L’espèce de l’aigle commun est plus nombreuse et plus répandue que celle du grand aigle : celui-ci ne se trouve que dans les pays chauds et tempérés de l’ancien continent ; l’aigle commun, au contraire, préfère les pays froids, et se trouve également dans les deux continents. On le voit en France[3], en Savoie, en Suisse[4], en Allemagne[5], en Pologne[6], et en Écosse[7] ; on le retrouve en Amérique à la baie d’Hudson[8].


Notes de Buffon
  1. « Tertium genus (aquilæ) colore nigricans, unde nomen accepit, ut pulla et fulvia vocetur. Magnitudine minima (minor), sed viribus omnium præstantissima (præstantior) : colit montes ac silvas et leporaria cognominatur. Una hæc fœtus suos alit atque educit : pernix, concinna, polita, apta, intrepida, strenua, liberalis, non invida est ; modesta etiam nec petulans, quippe quæ non clangat neque lippiat, aut murmuret. » Aristot. Hist. anim., lib. ix, cap. xxxii.
  2. Melænaetos a Grecis dicta, eademque Valeria. Plin. Hist. nat., lib. x, cap. iii.
  3. Dans les montagnes du Bugey, du Dauphiné et de l’Auvergne : voyez les notes ci-dessus.
  4. Aquila alpina saxatilis. Gazoph. Rup. Besler., tab. 16.
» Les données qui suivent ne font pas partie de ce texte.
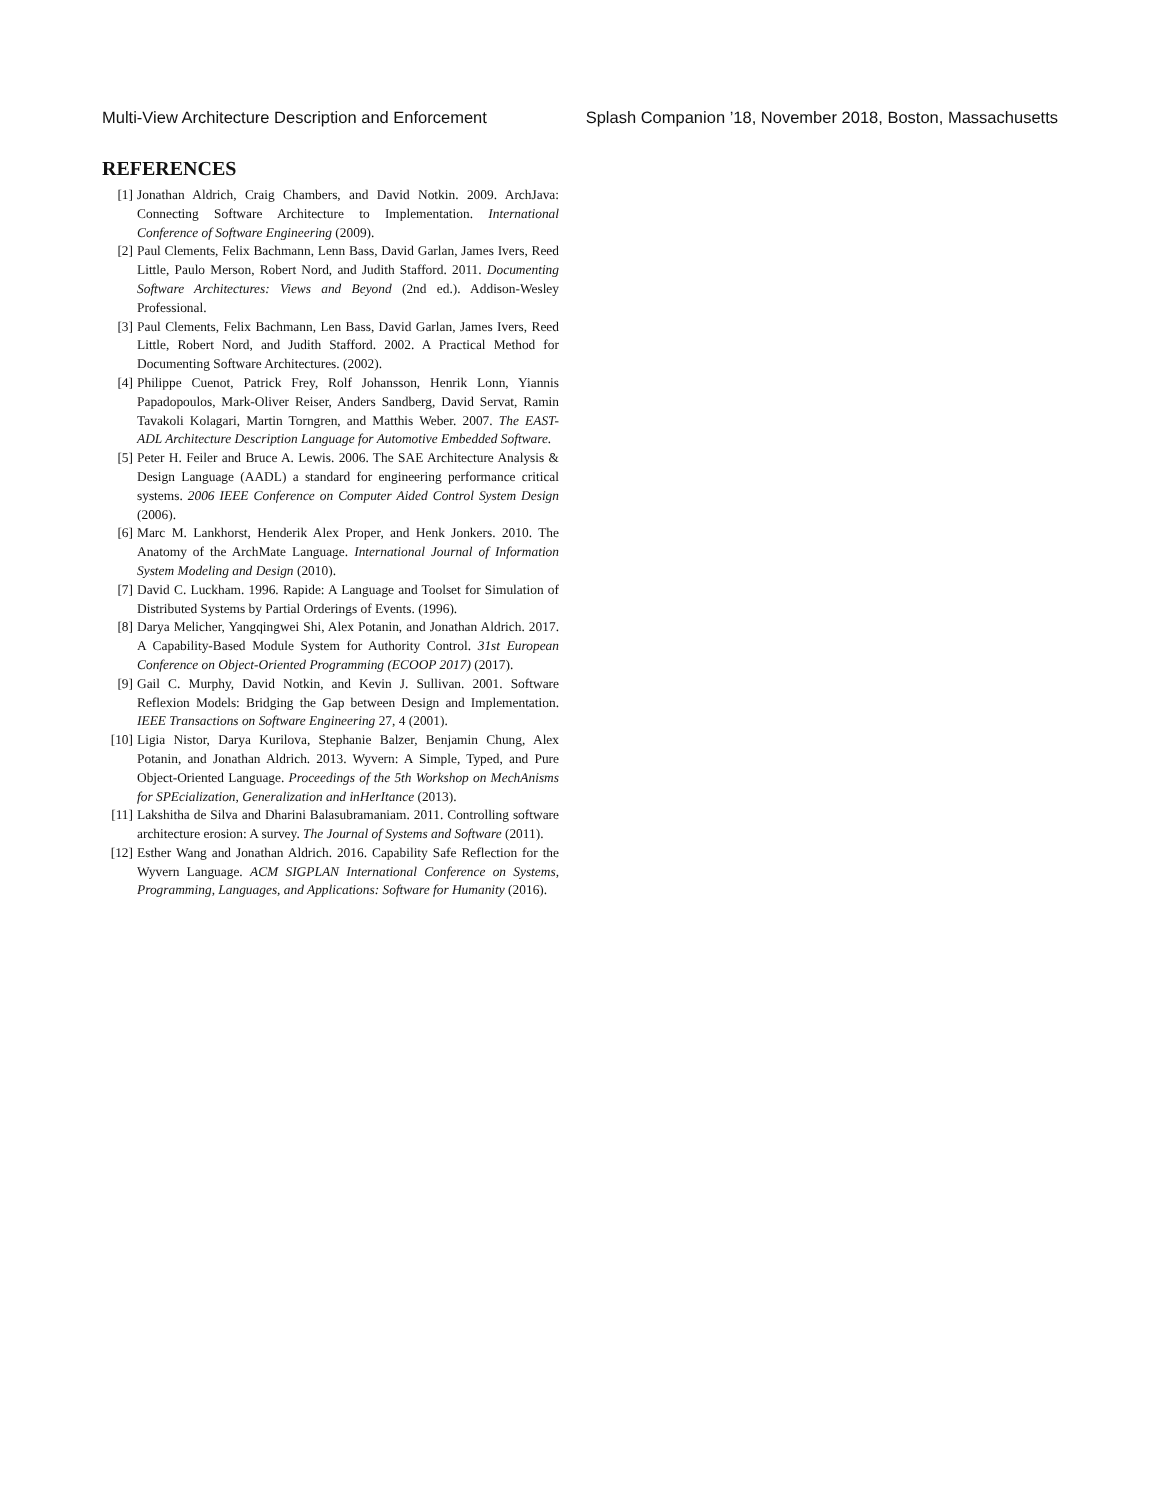Multi-View Architecture Description and Enforcement Splash Companion ’18, November 2018, Boston, Massachusetts
REFERENCES
[1] Jonathan Aldrich, Craig Chambers, and David Notkin. 2009. ArchJava: Connecting Software Architecture to Implementation. International Conference of Software Engineering (2009).
[2] Paul Clements, Felix Bachmann, Lenn Bass, David Garlan, James Ivers, Reed Little, Paulo Merson, Robert Nord, and Judith Stafford. 2011. Documenting Software Architectures: Views and Beyond (2nd ed.). Addison-Wesley Professional.
[3] Paul Clements, Felix Bachmann, Len Bass, David Garlan, James Ivers, Reed Little, Robert Nord, and Judith Stafford. 2002. A Practical Method for Documenting Software Architectures. (2002).
[4] Philippe Cuenot, Patrick Frey, Rolf Johansson, Henrik Lonn, Yiannis Papadopoulos, Mark-Oliver Reiser, Anders Sandberg, David Servat, Ramin Tavakoli Kolagari, Martin Torngren, and Matthis Weber. 2007. The EAST-ADL Architecture Description Language for Automotive Embedded Software.
[5] Peter H. Feiler and Bruce A. Lewis. 2006. The SAE Architecture Analysis & Design Language (AADL) a standard for engineering performance critical systems. 2006 IEEE Conference on Computer Aided Control System Design (2006).
[6] Marc M. Lankhorst, Henderik Alex Proper, and Henk Jonkers. 2010. The Anatomy of the ArchMate Language. International Journal of Information System Modeling and Design (2010).
[7] David C. Luckham. 1996. Rapide: A Language and Toolset for Simulation of Distributed Systems by Partial Orderings of Events. (1996).
[8] Darya Melicher, Yangqingwei Shi, Alex Potanin, and Jonathan Aldrich. 2017. A Capability-Based Module System for Authority Control. 31st European Conference on Object-Oriented Programming (ECOOP 2017) (2017).
[9] Gail C. Murphy, David Notkin, and Kevin J. Sullivan. 2001. Software Reflexion Models: Bridging the Gap between Design and Implementation. IEEE Transactions on Software Engineering 27, 4 (2001).
[10] Ligia Nistor, Darya Kurilova, Stephanie Balzer, Benjamin Chung, Alex Potanin, and Jonathan Aldrich. 2013. Wyvern: A Simple, Typed, and Pure Object-Oriented Language. Proceedings of the 5th Workshop on MechAnisms for SPEcialization, Generalization and inHerItance (2013).
[11] Lakshitha de Silva and Dharini Balasubramaniam. 2011. Controlling software architecture erosion: A survey. The Journal of Systems and Software (2011).
[12] Esther Wang and Jonathan Aldrich. 2016. Capability Safe Reflection for the Wyvern Language. ACM SIGPLAN International Conference on Systems, Programming, Languages, and Applications: Software for Humanity (2016).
  5. « Aquila nigra, melæanetos ; aquila pulla, fulva, valeria, leporaria Colit silvas et montes. Hieme apud nos (in Silesiâ) maxime apparet. » Schwenckfeld, Avi. Sil., p. 218 et 219. — Voyez aussi Klein, Ordo avi., p. 42.
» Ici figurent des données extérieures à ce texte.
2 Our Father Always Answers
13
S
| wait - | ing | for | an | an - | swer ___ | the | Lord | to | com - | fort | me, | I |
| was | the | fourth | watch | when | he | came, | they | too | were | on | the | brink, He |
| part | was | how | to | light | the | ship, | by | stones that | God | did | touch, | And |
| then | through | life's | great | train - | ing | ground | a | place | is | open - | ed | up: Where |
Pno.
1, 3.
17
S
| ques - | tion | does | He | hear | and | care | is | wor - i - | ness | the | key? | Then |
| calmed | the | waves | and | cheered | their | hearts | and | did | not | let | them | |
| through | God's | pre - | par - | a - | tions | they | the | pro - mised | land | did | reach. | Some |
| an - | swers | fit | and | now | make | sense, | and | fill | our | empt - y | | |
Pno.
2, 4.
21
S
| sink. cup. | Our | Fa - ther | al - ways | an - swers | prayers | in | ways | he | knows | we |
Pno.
  6. Rzaczynsky, Auct. Hist. nat. Pol., p. 42.
  7. Sibbald, Scot. illustr., part. iii, p. 14.
  8. Il y a en ce pays (c’est-à-dire dans les terres voisines de la baie d’Hudson) plusieurs autres oiseaux très curieux quant à leur forme et force : tel est, entre autres, l’aigle à queue blanche, qui est à peu près de la grosseur d’un coq d’Inde ; sa couronne est aplatie, et il a le cou court, l’estomac large, les cuisses fortes, et les ailes fort longues et larges à proportion du corps ; elles sont noirâtres sur le derrière, mais plus claires aux côtés ; l’estomac est marqueté de blanc, les plumes des ailes sont noires ; la queue étant fermée est blanche en haut et en bas, à l’exception des pointes mêmes des plumes, qui sont noires ou brunes ; les cuisses sont couvertes de plumes brunes noirâtres, par lesquelles on voit en certains endroits un duvet blanc ; les jambes sont couvertes jusqu’aux pieds d’un duvet brun un peu rougeâtre ; chaque pied a quatre doigts gros et forts, dont trois vont en avant et un en arrière ; ils sont couverts d’écailles jaunes, et garnis d’ongles extrêmement forts et pointus qui sont d’un beau noir luisant. Voyage de la baie d’Hudson, par Ellis. Paris, 1749, in-12, t. I, p. 54 et 55, avec une bonne figure. — Nota. On voit bien clairement, par cette description, que cet oiseau est l’aigle brun commun et non pas le pygargue, et que par conséquent l’auteur ne devait pas l’appeler aigle à queue blanche : au reste, je trouve que presque tous les naturalistes anglais sont tombés dans cette même méprise, en prenant pour principal caractère de cet aigle la blancheur de la queue. Ray et Willughby l’ont appelé aquila fulva chrysaëtos, caudâ annulo albo cinctâ. Ray, Synops. avi., p. 6. Willughby, Ornithol., p. 28 ; et ils ont été suivis par les auteurs de la Zoologie Britannique, qui indiquent cet aigle par ce même caractère (ringtail eagle), tandis qu’il n’est ni jaune (fulvus), ni doré (chrysaëtos), et que le caractère de la queue blanche appartient au pygargue bien plus légitimement et plus anciennement, et dès le temps d’Aristote.
Notes de l’éditeur
  1. L’aigle commun de Buffon paraît ne devoir pas être considéré comme une espèce distincte. On pense que c’est simplement un aigle royal jeune, n’ayant pas plus de deux ou trois ans.